Why the government would pursue such a case is a mystery. Unfortunately, however, for every Dr. Edwards, there are 10 or more physicians who dare not challenge the might of the prosecutor and resolve their case through either a civil or criminal settlement. Whether the failed prosecutions of the TAP executives or of Dr. Edwards will serve to embolden other defendants is unknown. Hopefully, these cases will serve to slow down overzealous prosecutors whose theories of prosecution go well beyond that which many believe to be the intent of these statutes.
The industry
With the explosion of enforcement cases triggering new compliance standards in the pharmaceutical and medical device industries, health care providers and suppliers have taken a significantly defensive posture. The PhRMA and AdvaMed guidelines were drafted extremely conservatively and appear to have had an impact on reducing the most flagrant conduct involving relationships with physicians. This response is prudent from the perspective of both the industry and the physician community, as the government is likely to continue to focus its attention on these industries. Physicians participating in aggressive practices likely will be caught in the investigative net.
Yet, while the industry appears to be moving in a more conservative direction with respect to this conduct, there appears to be a willingness, at least on the part of some, to move into areas of risk where the government has appeared to have no interest. I can speak only from my perspective, but for many years investment in ASCs by referral sources such as medical ophthalmologists or optometrists was rarely ventured.
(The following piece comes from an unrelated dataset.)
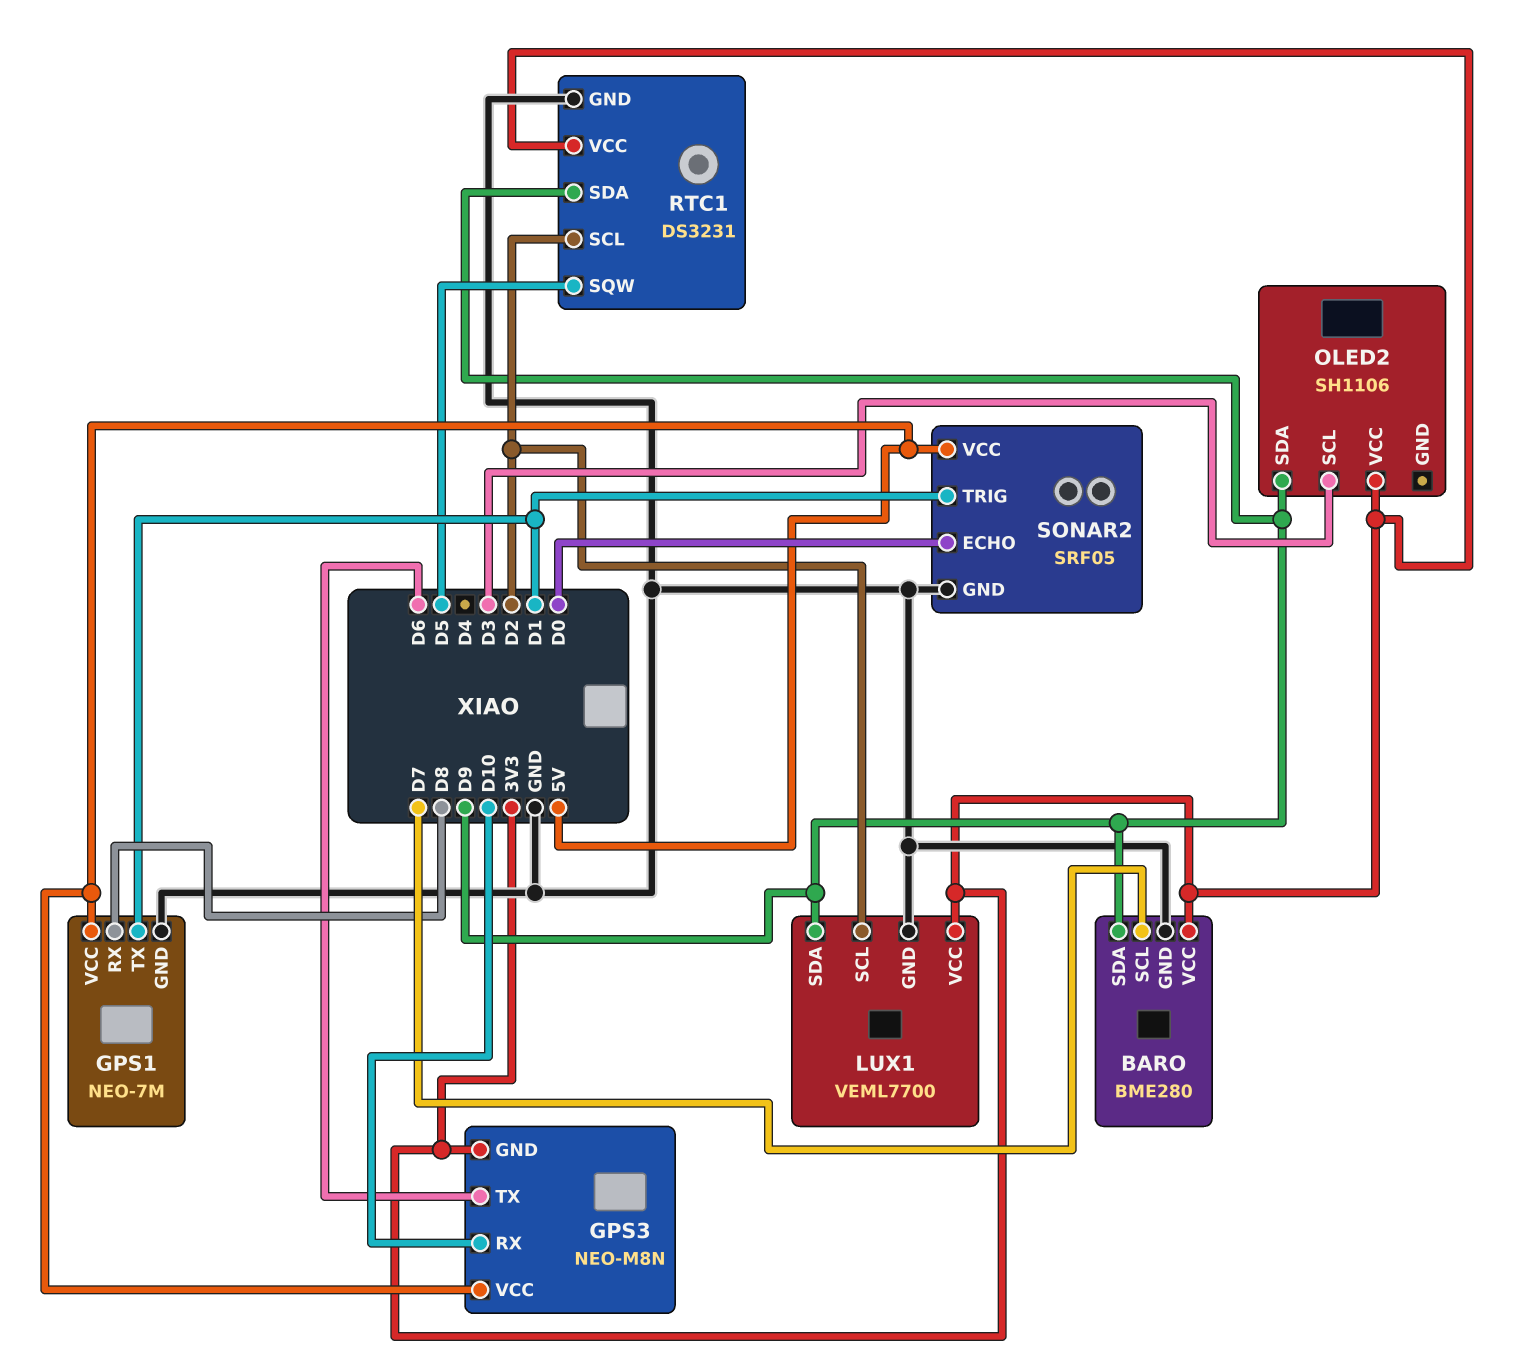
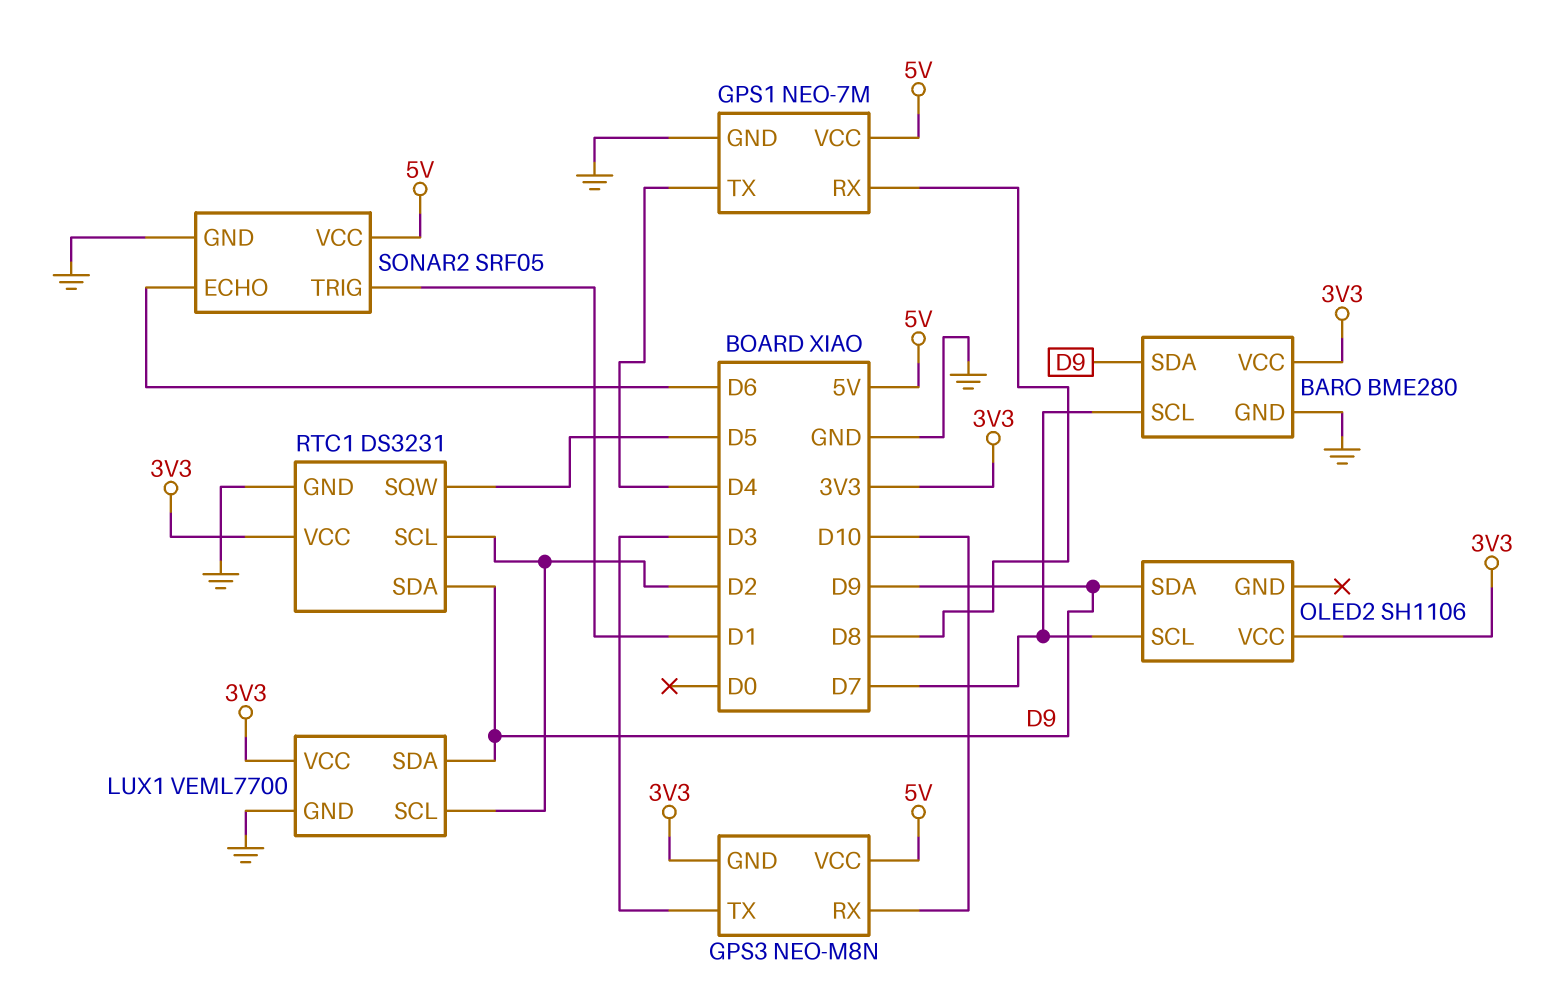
GPS1 pin TX: D1 -> D4
GPS3 pin TX: D6 -> D3
OLED2 pin SCL: D3 -> D7
SONAR2 pin ECHO: D0 -> D6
More recently, however, we have seen a reversal in this trend; existing ASCs are being syndicated, and new ASCs are being established with nonsurgeons, such as medical ophthalmologists and optometrists, included as potential investors. This activity does not appear to be reckless; the transactions that I have seen take great care to follow appropriate guidelines for small investment interests, such as assuring that each investor make a substantial cash contribution, that profit is distributed based solely on the equity interest of the inventor and not in relation to the value or volume of referrals, and that the investment opportunity does not result in a change of referral pattern.
At first this conduct might seem difficult to understand in light of the increased enforcement activity. Why would physicians take increased risk in one area while becoming more conservative in others? Perhaps it reflects the belief that the government’s perspective on enforcement is evolving over time, and we are now beginning to identify those areas of greater risk and those areas where the risk appears to be modest. Admittedly, from a legal perspective, it becomes difficult to advise clients that certain conduct is prohibited when the government has taken no action in a particular area and similar arrangements are well known to exist within the industry. It would certainly be a welcome development if these predictions are correct and we are starting to understand more clearly the areas of concern by the enforcement authorities.
In summary, the trends in the health care regulatory and compliance arena remain complex. Changes in the rules, even those designed to simplify, appear to create additional burden and confusion. In addition, the continued risk of enforcement creates further anxiety for the physician community. Hopefully, however, the trends we are beginning to identify through the successful defense of the TAP executives and Dr. James Edwards, as well as the belief that the government’s concerns are becoming better understood, will help to reduce some of these concerns in the future.